At the end of day one, we had boated 10 sturgeon, but didn’t put any fish in the top three spots.  Our friend Dusty Nielsen, of Valley City, N.D., was in the payout position until a late-day sturgeon bumped his 56-inch fish into fourth place.
Day two opened up cold and rainy as we settled into the spot which had paid off so handsomely the day before, but the action around us was sporadic until, out of the corner of my eye I saw my brother drop his rod tip and begin reeling.  He drew the rod back and it curled into the tell-tale bend of a big sturgeon, and as he caught up to the fish which was swimming toward the boat he gained perspective on what was swimming below.
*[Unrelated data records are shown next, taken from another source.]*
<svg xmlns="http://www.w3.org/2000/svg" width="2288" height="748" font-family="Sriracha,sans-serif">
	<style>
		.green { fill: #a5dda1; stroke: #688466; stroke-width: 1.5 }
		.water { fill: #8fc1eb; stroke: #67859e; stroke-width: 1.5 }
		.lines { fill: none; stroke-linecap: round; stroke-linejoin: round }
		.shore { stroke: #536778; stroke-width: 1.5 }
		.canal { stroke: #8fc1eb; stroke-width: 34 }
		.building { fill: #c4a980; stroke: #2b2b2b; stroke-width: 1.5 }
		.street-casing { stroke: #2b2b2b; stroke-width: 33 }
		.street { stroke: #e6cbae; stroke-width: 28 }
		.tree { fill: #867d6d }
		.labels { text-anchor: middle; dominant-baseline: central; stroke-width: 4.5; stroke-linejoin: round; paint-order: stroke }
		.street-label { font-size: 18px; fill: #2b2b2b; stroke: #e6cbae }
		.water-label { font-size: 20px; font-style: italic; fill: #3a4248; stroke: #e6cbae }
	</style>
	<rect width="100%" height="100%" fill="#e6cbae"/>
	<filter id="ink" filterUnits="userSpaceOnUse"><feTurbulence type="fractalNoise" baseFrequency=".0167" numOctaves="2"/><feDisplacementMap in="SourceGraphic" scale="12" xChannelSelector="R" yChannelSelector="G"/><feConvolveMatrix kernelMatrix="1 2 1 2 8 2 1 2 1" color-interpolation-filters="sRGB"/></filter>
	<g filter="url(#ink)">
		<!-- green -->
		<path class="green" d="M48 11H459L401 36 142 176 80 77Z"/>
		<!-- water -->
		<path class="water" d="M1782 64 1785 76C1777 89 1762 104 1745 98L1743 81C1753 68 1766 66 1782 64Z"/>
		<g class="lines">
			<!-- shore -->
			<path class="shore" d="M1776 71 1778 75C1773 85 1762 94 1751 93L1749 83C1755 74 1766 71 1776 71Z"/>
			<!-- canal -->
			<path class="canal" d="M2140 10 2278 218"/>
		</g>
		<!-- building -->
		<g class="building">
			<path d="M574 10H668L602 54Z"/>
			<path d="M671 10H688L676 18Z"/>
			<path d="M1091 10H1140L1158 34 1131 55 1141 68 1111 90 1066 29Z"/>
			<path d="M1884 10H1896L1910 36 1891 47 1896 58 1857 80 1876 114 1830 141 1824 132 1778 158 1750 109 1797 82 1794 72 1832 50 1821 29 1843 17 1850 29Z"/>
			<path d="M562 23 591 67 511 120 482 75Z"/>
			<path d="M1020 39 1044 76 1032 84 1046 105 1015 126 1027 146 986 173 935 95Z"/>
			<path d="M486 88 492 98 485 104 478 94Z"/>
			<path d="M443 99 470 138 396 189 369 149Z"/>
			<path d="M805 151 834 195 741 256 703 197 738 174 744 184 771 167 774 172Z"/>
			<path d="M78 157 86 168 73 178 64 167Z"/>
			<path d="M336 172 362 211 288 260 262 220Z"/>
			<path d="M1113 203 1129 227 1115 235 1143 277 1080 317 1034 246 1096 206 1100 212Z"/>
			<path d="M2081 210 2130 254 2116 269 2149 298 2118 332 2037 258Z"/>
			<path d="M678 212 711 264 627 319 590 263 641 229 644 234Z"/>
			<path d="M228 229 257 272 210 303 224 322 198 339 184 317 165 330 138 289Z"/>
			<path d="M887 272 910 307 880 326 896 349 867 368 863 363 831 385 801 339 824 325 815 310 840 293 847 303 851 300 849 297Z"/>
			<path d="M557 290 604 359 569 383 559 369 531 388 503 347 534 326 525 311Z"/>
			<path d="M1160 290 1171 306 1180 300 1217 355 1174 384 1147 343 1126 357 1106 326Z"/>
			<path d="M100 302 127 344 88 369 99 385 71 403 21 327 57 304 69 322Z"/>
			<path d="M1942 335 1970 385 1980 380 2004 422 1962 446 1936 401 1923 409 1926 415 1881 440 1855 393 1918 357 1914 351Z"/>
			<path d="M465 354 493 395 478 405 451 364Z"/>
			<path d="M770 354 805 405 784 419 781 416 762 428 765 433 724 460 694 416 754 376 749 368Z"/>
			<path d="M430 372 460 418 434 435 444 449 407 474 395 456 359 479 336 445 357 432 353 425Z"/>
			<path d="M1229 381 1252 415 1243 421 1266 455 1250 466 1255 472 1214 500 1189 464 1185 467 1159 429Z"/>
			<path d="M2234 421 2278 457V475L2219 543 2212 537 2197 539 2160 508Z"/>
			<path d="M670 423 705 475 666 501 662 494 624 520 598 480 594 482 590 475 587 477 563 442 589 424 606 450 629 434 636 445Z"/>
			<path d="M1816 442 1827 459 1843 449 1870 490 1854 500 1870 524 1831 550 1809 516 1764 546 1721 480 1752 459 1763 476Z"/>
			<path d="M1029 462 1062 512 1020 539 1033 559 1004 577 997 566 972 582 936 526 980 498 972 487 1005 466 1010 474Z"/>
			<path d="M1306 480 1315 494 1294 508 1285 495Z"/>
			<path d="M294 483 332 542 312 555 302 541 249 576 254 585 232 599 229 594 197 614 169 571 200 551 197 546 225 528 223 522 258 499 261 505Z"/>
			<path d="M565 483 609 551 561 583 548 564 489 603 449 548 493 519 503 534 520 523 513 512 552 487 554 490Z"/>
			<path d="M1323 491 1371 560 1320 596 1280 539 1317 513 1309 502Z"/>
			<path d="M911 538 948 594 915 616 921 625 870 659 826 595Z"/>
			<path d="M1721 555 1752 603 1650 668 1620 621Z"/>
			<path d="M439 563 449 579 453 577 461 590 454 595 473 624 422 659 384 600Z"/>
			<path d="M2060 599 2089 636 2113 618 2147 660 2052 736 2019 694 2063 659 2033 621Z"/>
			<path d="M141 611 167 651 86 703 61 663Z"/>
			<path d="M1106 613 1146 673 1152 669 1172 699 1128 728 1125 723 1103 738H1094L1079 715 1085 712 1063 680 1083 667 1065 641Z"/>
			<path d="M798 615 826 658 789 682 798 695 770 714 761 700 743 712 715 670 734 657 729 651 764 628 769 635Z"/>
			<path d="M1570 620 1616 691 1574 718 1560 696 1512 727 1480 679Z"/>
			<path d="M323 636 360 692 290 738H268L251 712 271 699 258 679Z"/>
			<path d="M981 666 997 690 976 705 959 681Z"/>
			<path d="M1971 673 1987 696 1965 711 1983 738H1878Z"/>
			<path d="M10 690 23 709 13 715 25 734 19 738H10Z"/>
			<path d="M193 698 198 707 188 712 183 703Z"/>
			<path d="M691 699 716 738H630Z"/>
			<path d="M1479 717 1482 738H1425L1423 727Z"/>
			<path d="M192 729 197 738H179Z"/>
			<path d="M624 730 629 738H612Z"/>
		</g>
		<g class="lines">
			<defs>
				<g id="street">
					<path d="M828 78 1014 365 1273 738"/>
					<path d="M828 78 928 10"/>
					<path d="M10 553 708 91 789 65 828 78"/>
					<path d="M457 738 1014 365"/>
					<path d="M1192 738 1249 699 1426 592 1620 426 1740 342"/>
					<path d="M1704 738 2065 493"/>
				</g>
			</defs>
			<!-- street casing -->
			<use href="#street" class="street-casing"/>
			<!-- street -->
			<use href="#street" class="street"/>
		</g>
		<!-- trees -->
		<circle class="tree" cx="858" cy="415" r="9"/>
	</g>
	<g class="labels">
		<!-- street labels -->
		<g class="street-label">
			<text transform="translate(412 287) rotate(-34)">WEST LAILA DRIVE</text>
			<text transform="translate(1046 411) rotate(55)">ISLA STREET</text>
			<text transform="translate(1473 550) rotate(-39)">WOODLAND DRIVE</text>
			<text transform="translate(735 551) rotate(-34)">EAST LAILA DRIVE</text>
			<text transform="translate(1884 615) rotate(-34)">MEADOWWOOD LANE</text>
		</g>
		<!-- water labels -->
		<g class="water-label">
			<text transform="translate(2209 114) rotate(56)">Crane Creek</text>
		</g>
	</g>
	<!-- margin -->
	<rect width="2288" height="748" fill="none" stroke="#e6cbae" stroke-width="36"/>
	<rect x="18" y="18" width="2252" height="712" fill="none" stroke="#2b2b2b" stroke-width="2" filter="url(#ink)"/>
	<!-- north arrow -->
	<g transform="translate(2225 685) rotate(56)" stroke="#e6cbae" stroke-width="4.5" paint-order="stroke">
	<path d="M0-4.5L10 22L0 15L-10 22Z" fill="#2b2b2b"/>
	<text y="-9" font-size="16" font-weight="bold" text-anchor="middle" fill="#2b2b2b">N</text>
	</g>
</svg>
“This is a TOURNAMENT fish,” Ben said excitedly as the sturgeon anchored itself to the bottom below the boat.  It then made fifteen minutes of runs, pulling Ben around the boat.  He tip-toed up the starboard side, pirouetted and ran across the transom deck to and up the port side in an effort match the bull rush of the fish that would not rise.  A moment later he would find himself and his extra-heavy rod bowed back over the starboard side once again. Finally, the fish yielded and made its way to the surface and toward the net.  I didn’t give it a second chance as it slid over the metal frame and into the mesh, and we all hollered unintelligibly as I raised the metal loop a foot above the surface as we awaited the judge’s boat.
After the high-fives were slapped, victory whoops shouted and photos were taken, the fish taped out at 57.5 inches with a 23 inch girth with an estimated 45 pounds in weight.  The barbeled denizen of the Rainy River was over 50 years old and bore a badge of honor in the form of a rusted 2/0 hook which my brother removed from its mouth – a symbol of the angler this fish had previously tussled with.  Ben’s beast would place him third for most of the day, until a 59-incher would bump him out of the money, but the memory of that one big fish was worth the price of admission.
While we ended day two with just three fish for our boat, we were happy that none of our stories were about the ones that got away.  Between pre-fishing on Thursday, and the two days of the tournament we landed all 15 fish we hooked into – not too shabby for a trio of rookies.  The weekend wrapped with the tournament banquet where it was revealed that sturgeon of 64 and 65 inches won the first and second day top prizes, respectively, and 5 fish were registered that topped 60 inches in length.  Between our group of six, we had brought in over 20 fish, with three over 50 inches in length.  As we loaded up our boats, packed our tackle and rain gear, and checked out of our cabin, we made sure to put our names down for next year’s event, and another fishing  lake sturgeon adventure…in our outdoors.